Cerner, Accenture, and Leidos Won the DoD’s US$9 Billion EHR Deal: Do You Know Who Lost It? | Sherpas in Blue Shirts

While the healthcare industry is reeling over the massive size of the Department of Defense’s (DoD) US$9 billion EHR contract just awarded to Cerner, Leidos, and Accenture, less attention is being paid to the fact that this team won the deal over the hot favourite joint bid of Epic Systems and IBM. Those who know the EHR landscape know there is scant anything that Epic loses (of course, the same used to be said about IBM, and that is where irony can probably find solace). Hence, the focus of this blog is on the fact that the invincible Epic Systems lost the mother of all deals in the EHR space.

Why are we hung up on Epic Systems? For the uninitiated, here is some context:

  • Predominant market leader: With over 40 percent market share, Epic has precipitated a large ecosystem of providers that are on its EHR platform. Epic has intelligently used its dominant market position to work with its customers in defining the roadmap for the evolution of EMR systems, and to make its competitors react to the steps it is taking to innovate across various care practices. Epic has focused primarily on large hospital systems, with minimal attention on the mid- to low-sized segment of the market. With its hold on the market, one is led to believe that Epic chooses its clients, rather than the other way around

  • Highly relationship-driven: Clients have traditionally loved Epic for being proactive in evolving its products, responding to suggestions, and quickly fixing issues. This is what set it apart from the biggies, such as Allscripts and Cerner, in its initial days. Epic has strong consultative sales teams that work closely with administrators, CMOs, and physicians. For large pursuits, it deploys dedicated product customization teams that can deliver POCs, manage change, and implement Epic in record time with partners. And most of Epic’s key product people, who can actually understand and address issues, are just a phone call away.

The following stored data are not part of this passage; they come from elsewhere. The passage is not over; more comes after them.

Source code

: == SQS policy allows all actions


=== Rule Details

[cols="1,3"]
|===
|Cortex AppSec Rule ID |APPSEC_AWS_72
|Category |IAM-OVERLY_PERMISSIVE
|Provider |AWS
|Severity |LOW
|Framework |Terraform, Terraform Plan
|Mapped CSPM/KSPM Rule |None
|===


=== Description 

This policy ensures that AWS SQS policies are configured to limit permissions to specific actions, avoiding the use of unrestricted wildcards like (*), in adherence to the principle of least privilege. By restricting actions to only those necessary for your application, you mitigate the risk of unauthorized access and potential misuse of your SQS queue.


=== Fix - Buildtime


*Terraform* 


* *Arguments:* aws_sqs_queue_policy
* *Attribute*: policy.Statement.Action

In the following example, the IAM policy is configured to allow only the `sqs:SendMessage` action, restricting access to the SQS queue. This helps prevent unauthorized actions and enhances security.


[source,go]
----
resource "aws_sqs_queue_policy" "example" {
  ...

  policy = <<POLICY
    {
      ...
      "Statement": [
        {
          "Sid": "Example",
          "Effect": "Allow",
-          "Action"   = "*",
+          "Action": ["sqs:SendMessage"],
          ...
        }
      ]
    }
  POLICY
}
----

What could be going wrong with Epic Systems?

  • The “Epic” standard EMR? In an era where healthcare is actively pursuing consumer-focused and highly flexible technological innovation, Epic is facing flak – outside of its existing customer base – because of its highly standardized and rigid architecture. Key areas of question include lack of interoperability, lack of efficient APIs for consumer/end-user application development, and foreseen inability to innovate in a digital world due to its MUMPS-based legacy platform. This is what came out starkly when you read between the lines of Frank Kendall, Under Secretary, Department of Defense’s statement: “Market share was not a consideration, we wanted minimum modifications.”

  • High upfront capital investment: The upfront cost of Epic adoption is increasingly being mentioned as one of the hindrances. Cost is a major factor, and EMR implementations are hospitals’ biggest IT spend and budget areas. More importantly, some of the highly cited large EHR implementations (such as the US$700 million Duke University and Boston Partners deal) create an impression of a highly rigid commercials image for Epic. The case on cost versus benefit of having EHR has not been settled yet. Epic’s high premium positioning put it in a tight corner, despite the US$35 billion subsidies riding the EMR industry, and the general customer preference for Epic. The irony here is that the US$9 billion size of the deal is the reason Epic was such a natural choice for this DoD deal, but it probably lost it because the government needed a more flexible arrangement

  • Declining quality of services: Epic is facing the classical quality versus quantity challenge when it comes to managing its growing list of clients. The increasing shortfall in expert support staff is impacting its ability to maintain and support its products across many new and old clients. In the last 18-24 months, an increasing number of client executives have raised flags about outstanding and unresolved issues

  • Training has become a major area of concern, as more and more hospital systems are complaining of lost revenues due to their staffs’ below par or behind the curve Epic readiness. Epic’s inability to provide efficient training modules, and its tendency to keep things close to its chest, is driving wariness among new clients

  • Vendor-neutral storage: Given dependency concerns, customers are increasingly demanding vendors be aligned to some sort of vendor-neutral storage or archiving architecture. This is likely to lead to more thought leadership on vendor-neutral technologies, which will be directed at Epic’s predominant control regime.

There may be other commercial reasons for this massive DoD EHR deal not going Epic’s way. However, organizations already had a strong sense of circumspection while evaluating Epic’s EHR in terms of interoperability, next generation technology, digital enablement, and control. While before these reasons were less salient because of Epic’s trailblazing success, this lost deal will spur prospects to question them with a far more discerning eye.